**Dokumen Sumber**.
......

Undang-undang di atas menjadikan pedoman pelaksanaan otonomi daerah lebih jelas dan terperinci, khusunya tentang pengelolaan keuangan daerah dan pertanggungjawaban.
Perubahan undang-undang tersebut merupakan salah satu hal yang signifikan dalam perkembangan otonomi daerah. Perubahan itu sendiri dilandasi oleh beberapa hal, antara lain :
1.      Adanya semangan desentralisasi yang menekankan pada upaya efektivitas dan efisiensi pengelolaan sumber daya daerah.
2.      Adanya semangat tata kelola yang baik (good governance).
3.      Adanya konsekuensi berupa penyerahan urusan dan pendanaan ( money follows function ) yang mengatur hak dan kewajiban daerah terkait dengan keuangan daerah.
4.      Perlunya penyelarasan dengan paket Undang-undang (UU) Keuangan Negara, yaitu UU Nomor 17 Tahun 2003 tentang keuangan Negara, UU Nomor 1 Tahun 2004 tentang perbendeharaan negara, UU Nomor 15 Tahun 2004 tentang pemeriksaan pengelolaan dan Tanggung Jawab Keuangan Negara, serta UU Nomor 25 Tahun 2004 tentang Sistem Perencanaan Pembangunan Nasional.
Peraturan perundangan terus bergerak dinamis khususnya Peraturan Pemerintahan (PP) sebagai turunan berbagai undang-undang di atas, antara lain :
1.      PP Nomor 23 tentang Pengelolaan Keuangan Badan Layanan Umum
2.      PP Nomor 24 Tahun 2005 tentang Standar Akuntansi Pemerintahan.

......

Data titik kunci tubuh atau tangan
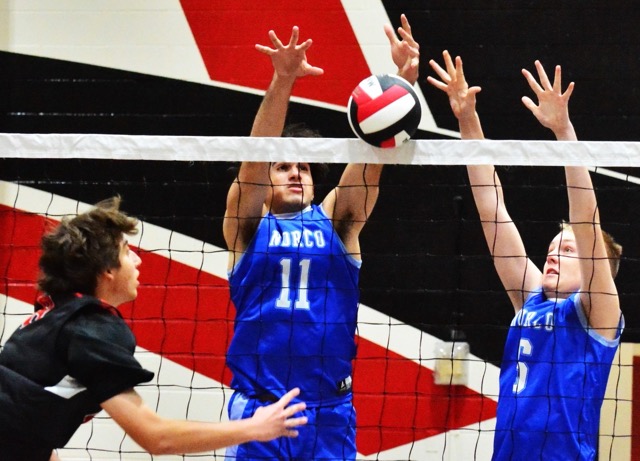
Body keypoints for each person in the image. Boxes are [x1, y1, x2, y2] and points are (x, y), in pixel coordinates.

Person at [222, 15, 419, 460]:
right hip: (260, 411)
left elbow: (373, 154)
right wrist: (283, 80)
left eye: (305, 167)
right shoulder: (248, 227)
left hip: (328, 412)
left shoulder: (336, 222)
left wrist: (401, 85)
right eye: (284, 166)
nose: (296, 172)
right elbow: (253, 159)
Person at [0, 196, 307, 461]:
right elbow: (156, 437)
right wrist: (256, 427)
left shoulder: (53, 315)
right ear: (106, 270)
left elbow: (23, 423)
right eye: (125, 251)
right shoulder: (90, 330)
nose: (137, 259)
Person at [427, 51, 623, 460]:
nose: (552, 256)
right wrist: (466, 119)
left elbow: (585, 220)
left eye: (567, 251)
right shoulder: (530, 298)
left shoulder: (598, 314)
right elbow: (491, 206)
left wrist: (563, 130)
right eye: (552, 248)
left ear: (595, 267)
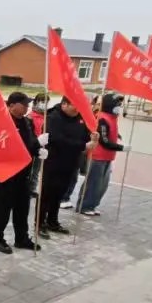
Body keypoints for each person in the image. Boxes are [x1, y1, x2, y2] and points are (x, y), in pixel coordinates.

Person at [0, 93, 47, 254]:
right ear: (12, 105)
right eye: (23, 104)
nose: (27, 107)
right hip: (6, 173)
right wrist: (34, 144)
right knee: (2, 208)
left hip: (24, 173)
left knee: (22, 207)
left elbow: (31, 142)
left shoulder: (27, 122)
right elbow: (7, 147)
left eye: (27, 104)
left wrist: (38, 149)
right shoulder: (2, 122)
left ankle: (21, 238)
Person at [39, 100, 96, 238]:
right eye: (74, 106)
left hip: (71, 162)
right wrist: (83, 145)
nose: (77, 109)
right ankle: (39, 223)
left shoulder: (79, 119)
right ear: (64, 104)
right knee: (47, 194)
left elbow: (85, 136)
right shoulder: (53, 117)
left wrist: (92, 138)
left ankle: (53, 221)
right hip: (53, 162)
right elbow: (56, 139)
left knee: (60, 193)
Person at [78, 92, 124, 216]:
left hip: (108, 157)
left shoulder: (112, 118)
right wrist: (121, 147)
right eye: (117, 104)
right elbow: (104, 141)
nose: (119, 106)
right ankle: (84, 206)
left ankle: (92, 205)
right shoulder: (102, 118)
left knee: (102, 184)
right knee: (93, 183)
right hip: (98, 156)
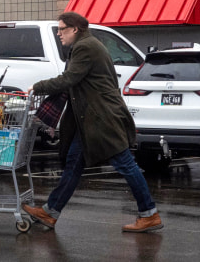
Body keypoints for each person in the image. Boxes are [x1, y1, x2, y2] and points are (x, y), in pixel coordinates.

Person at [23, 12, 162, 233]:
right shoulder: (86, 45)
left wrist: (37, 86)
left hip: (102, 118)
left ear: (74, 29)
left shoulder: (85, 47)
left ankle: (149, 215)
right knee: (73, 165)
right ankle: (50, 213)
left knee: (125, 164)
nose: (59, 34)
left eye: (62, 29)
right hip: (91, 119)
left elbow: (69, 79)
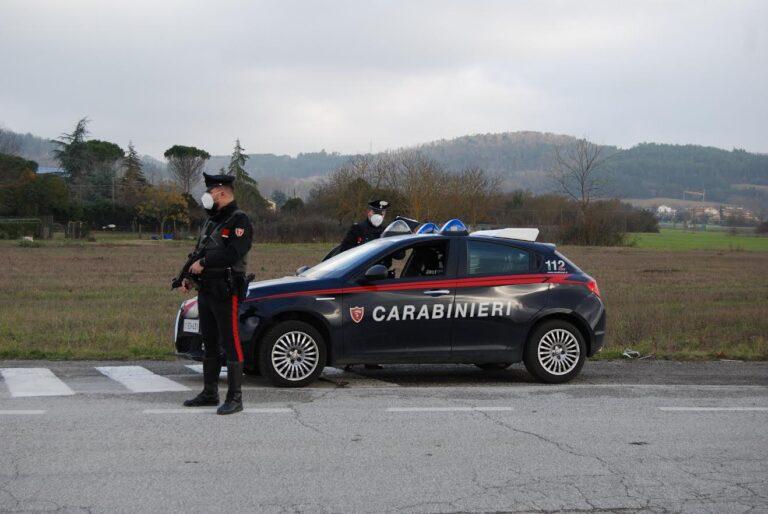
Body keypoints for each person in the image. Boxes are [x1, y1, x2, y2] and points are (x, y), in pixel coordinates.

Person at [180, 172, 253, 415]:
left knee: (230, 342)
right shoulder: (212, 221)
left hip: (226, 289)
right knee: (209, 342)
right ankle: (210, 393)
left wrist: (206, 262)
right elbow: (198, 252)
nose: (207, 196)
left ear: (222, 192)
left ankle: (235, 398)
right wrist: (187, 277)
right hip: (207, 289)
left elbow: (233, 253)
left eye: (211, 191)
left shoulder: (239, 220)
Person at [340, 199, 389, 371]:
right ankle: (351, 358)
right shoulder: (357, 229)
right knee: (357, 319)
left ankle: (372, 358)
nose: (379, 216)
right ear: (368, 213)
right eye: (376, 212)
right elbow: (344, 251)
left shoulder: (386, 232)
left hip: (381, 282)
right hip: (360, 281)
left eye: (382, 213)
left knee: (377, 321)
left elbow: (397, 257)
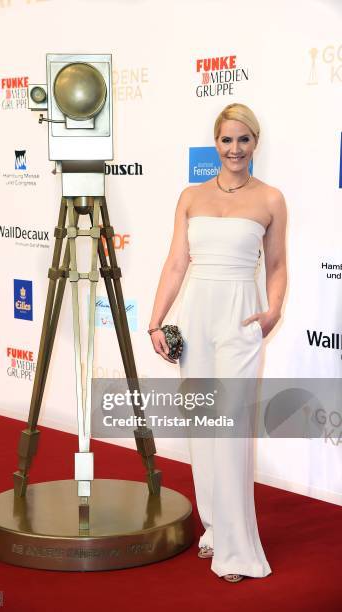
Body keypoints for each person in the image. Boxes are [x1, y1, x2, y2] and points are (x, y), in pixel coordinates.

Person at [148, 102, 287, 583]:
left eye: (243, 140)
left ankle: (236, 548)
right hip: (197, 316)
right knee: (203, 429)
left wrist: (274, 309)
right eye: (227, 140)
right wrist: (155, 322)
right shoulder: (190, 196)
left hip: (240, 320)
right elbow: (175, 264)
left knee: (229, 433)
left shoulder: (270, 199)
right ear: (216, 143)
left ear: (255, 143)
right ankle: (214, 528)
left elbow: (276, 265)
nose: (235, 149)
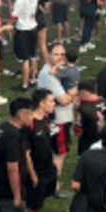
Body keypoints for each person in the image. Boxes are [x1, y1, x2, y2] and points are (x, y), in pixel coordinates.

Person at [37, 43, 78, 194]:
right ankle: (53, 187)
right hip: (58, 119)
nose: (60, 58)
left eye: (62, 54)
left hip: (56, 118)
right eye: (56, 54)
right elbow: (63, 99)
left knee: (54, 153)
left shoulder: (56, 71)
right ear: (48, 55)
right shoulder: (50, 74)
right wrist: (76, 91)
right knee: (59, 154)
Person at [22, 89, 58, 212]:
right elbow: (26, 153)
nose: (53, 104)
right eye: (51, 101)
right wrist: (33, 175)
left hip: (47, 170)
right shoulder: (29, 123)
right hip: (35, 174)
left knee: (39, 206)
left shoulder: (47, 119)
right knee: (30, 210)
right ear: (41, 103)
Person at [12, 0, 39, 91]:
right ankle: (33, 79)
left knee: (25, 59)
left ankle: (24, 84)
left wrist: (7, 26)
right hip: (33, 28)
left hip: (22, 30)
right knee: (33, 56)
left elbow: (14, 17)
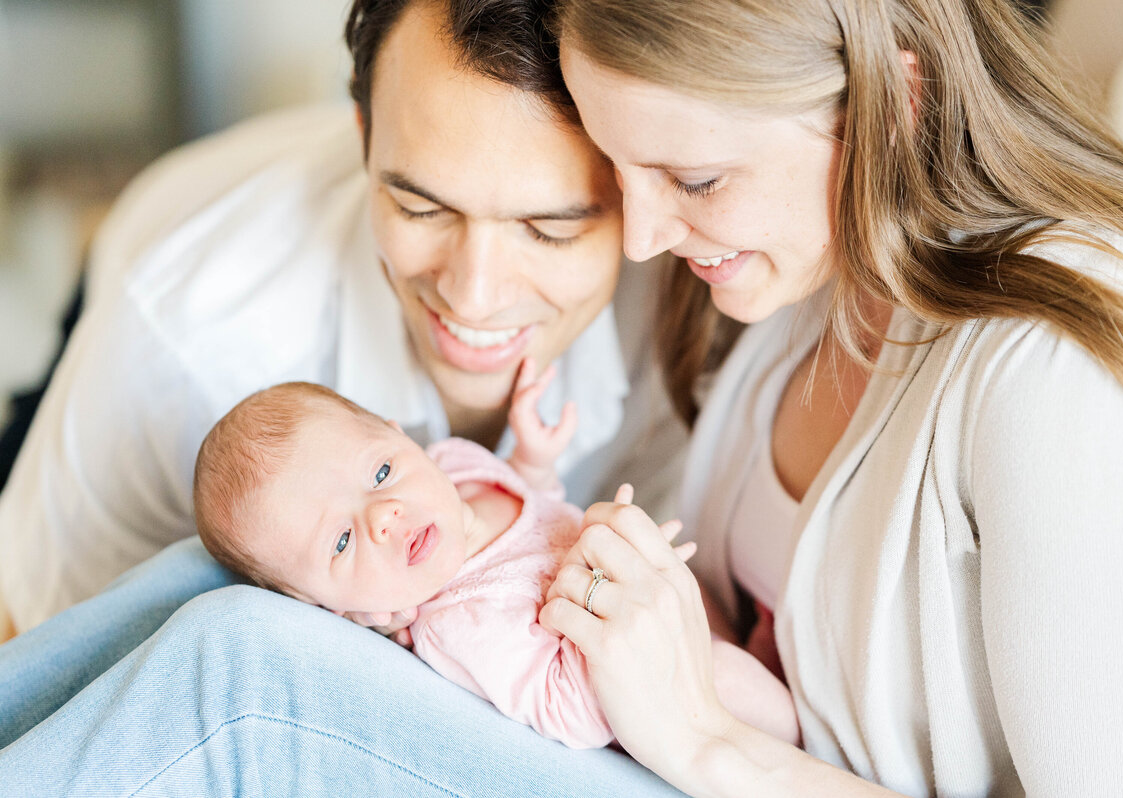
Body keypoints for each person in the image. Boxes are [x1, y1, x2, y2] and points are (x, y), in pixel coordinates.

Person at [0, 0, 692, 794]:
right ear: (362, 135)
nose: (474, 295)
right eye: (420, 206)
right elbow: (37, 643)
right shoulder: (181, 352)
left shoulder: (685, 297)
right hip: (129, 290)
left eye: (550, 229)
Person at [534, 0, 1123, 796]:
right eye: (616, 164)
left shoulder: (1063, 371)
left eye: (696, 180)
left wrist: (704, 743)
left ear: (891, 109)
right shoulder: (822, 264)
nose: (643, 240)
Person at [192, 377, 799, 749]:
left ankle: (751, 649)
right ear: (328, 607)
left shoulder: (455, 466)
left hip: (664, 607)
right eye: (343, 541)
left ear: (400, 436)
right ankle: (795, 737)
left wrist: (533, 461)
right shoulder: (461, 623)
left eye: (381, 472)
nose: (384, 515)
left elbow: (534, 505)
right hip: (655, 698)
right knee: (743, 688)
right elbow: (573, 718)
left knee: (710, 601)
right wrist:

......

**Petunjuk Pengerjaan**.
#1 Kembalikan sepotong teks tentang otonomi daerah tanpa perubahan: mulai pada kata-kata yang memuat "2.      Adanya semangat", lalu berhenti setelah "dengan keuangan daerah.".
#2 Lanjutkan teks tentang otonomi daerah mulai sesudah kalimat terakhirnya.

**Jawaban Tugas**.
#1
2.      Adanya semangat tata kelola yang baik (good governance).
3.      Adanya konsekuensi berupa penyerahan urusan dan pendanaan ( money follows function ) yang mengatur hak dan kewajiban daerah terkait dengan keuangan daerah.

#2
3.      PP Nomor 54 Tahun 2005 tentang Pinjaman Daerah.
4.      PP Nomor 55 Tahun 2005 tentang Dana Perimbangan.
5.      PP Nomor 56 Tahun 2005 tentang Sistem Informasi Keuangan Daerah.
6.      PP Nomor 57 Tahun 2005 tentang Hibah kepada Daerah.
7.      PP Nomor 58 Tahun 2005 tentang Pengeloalaan Keuangan Daerah.
8.      PP Nomor 65 Tahun 2005 tentang Pedoman Penyusunan dan Penerapan Standar Pelayanan Minimal.
9.      PP 71 tahun 2010 tentang Standar Akuntansi Pemerintah 
PP 71 tahun 2010 tentang Standar Akuntansi Pemerintah sebagai pengganti PP 24 tahun 2005
Pada tahun 2010 terbit PP 71 tahun 2010 tentang Standar Akuntansi Pemerintah sebagai pengganti PP 24 tahun 2005. Diharapkan setelah PP ini terbit maka akan diikuti dengan aturan-aturan pelaksanaannya baik berupa Peraturan Menteri Keuangan untuk pemerintah pusat maupun Peraturan Menteri Dalam Negeri untuk pemerintah daerah. Ada yang berbeda antara PP 71 tahun 2010 ini dengan PP-PP lain. Dalam PP 71 tahun 2010 terdapat 2 buah lampiran. Lampiran I merupakan Standar Akuntansi Pemerintah berbasis Akrual yang akan dilaksanakan selambat-lambatnya mulai tahun 2014, sedangkan Lampiran II merupakan Standar Akuntansi Pemerintah berbasis Kas Menuju Akrual yang hanya berlaku hingga tahun 2014. Lampiran I berlaku sejak tanggal ditetapkan dan dapat segera diterapkan oleh setiap entitas (strategi pentahapan pemberlakuan akan ditetapkan lebih lanjut oleh Menteri Keuangan dan Menteri Dalam Negeri), sedangkan Lampiran II berlaku selama masa transisi bagi entitas yang belum siap untuk menerapkan SAP Berbasis Akrual. Dengan kata lain, Lampiran II merupakan lampiran yang memuat kembali seluruh aturan yang ada pada PP 24 tahun 2005 tanpa perubahan sedikit pun.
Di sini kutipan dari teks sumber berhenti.